═════ Input for this task ═════

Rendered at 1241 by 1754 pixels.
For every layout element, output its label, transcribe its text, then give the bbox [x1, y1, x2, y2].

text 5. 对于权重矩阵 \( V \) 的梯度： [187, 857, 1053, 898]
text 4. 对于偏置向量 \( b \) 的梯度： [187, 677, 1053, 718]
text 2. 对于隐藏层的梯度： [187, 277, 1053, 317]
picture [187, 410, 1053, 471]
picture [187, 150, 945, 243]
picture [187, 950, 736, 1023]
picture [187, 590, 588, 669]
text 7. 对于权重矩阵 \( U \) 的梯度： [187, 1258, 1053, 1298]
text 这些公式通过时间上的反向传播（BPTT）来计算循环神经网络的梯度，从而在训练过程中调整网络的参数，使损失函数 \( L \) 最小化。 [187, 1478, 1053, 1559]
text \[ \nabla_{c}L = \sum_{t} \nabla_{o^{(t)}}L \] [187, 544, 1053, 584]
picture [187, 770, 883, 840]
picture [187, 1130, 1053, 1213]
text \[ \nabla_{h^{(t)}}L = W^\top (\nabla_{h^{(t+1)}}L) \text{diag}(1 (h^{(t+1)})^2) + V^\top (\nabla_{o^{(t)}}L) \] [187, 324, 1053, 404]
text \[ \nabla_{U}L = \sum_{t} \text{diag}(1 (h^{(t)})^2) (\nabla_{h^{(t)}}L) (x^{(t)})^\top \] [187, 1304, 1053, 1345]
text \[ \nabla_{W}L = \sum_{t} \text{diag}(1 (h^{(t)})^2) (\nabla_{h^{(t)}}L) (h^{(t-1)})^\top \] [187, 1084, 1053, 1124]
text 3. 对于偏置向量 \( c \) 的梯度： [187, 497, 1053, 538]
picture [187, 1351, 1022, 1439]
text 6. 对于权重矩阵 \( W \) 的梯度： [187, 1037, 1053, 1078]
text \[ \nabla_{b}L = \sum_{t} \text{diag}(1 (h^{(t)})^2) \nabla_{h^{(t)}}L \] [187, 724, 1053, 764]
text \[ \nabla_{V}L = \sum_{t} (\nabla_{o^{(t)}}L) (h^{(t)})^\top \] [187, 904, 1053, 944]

═════

Of the records above, copy each line that includes "对于偏置向量".

text 4. 对于偏置向量 \( b \) 的梯度： [187, 677, 1053, 718]
text 3. 对于偏置向量 \( c \) 的梯度： [187, 497, 1053, 538]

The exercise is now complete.